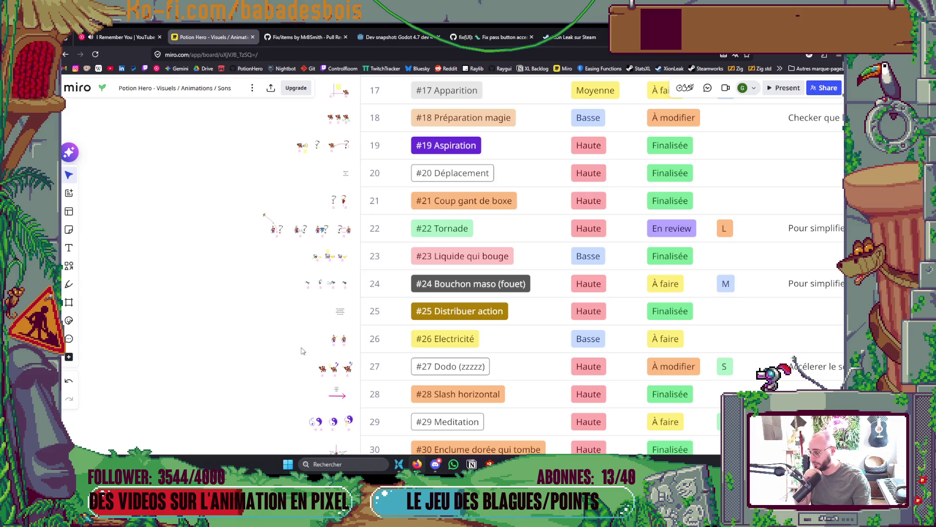
scroll(299, 355, "down", 5)
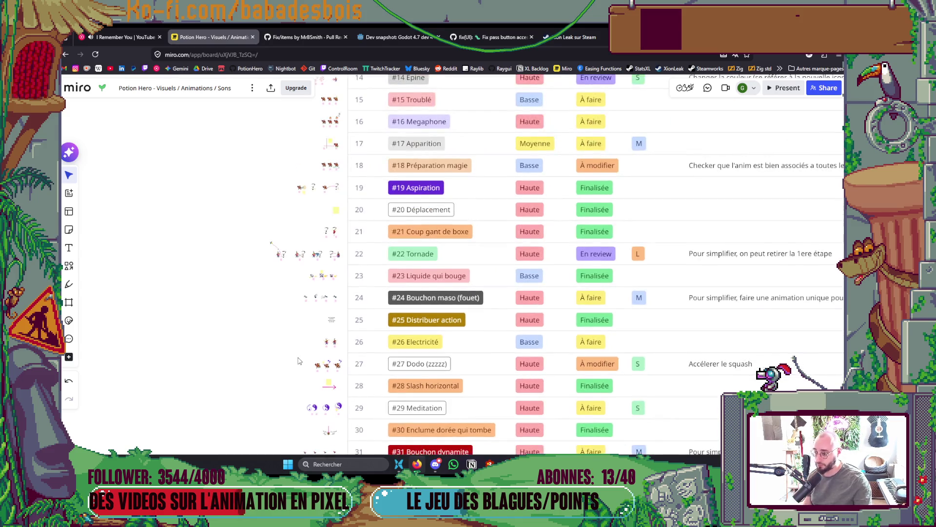
scroll(324, 381, "up", 3)
left_click_drag(324, 382, 328, 213)
scroll(326, 212, "down", 3)
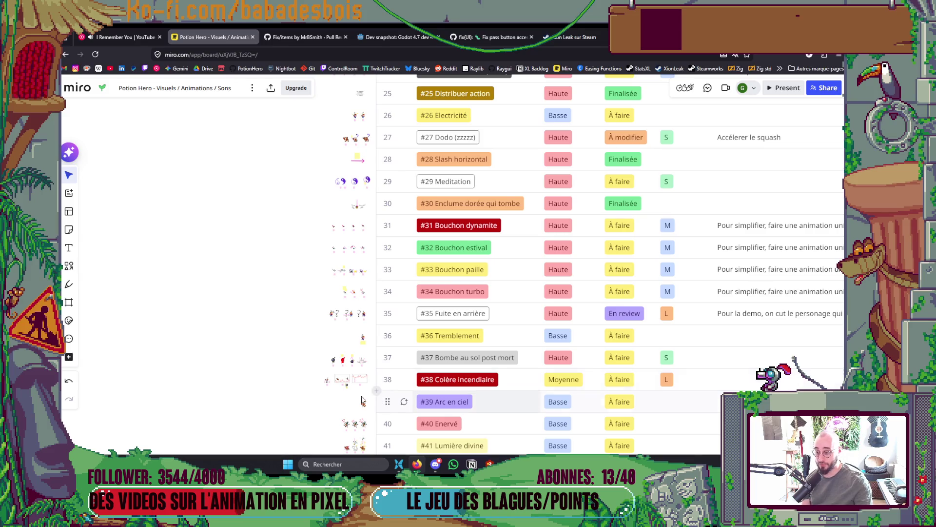
mouse_move(296, 365)
left_mouse_down()
mouse_move(293, 271)
mouse_move(278, 326)
left_mouse_up()
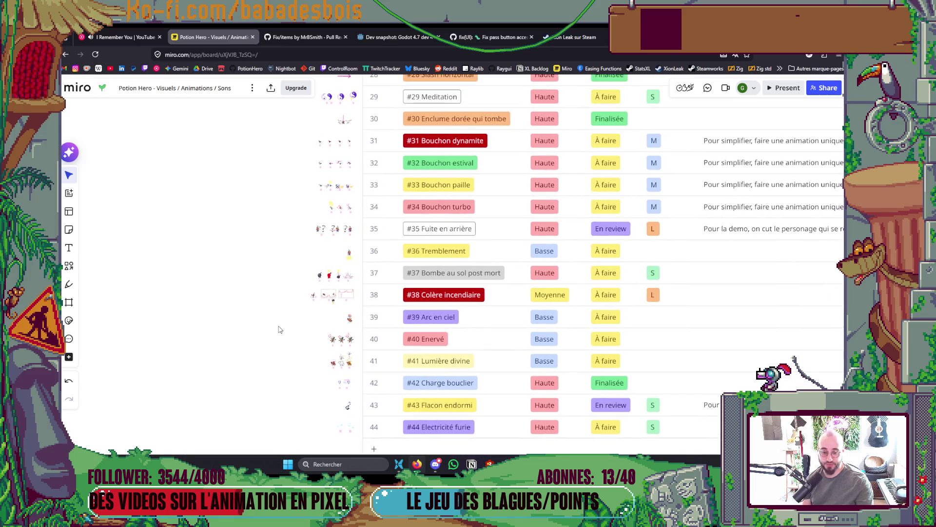
mouse_move(279, 272)
left_mouse_down()
mouse_move(268, 330)
mouse_move(268, 285)
left_mouse_up()
scroll(263, 273, "down", 5)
────────────────────
Whenever a line of the listing contains the word "scroll", it counts; say the total only.

TASK ANSWER: 4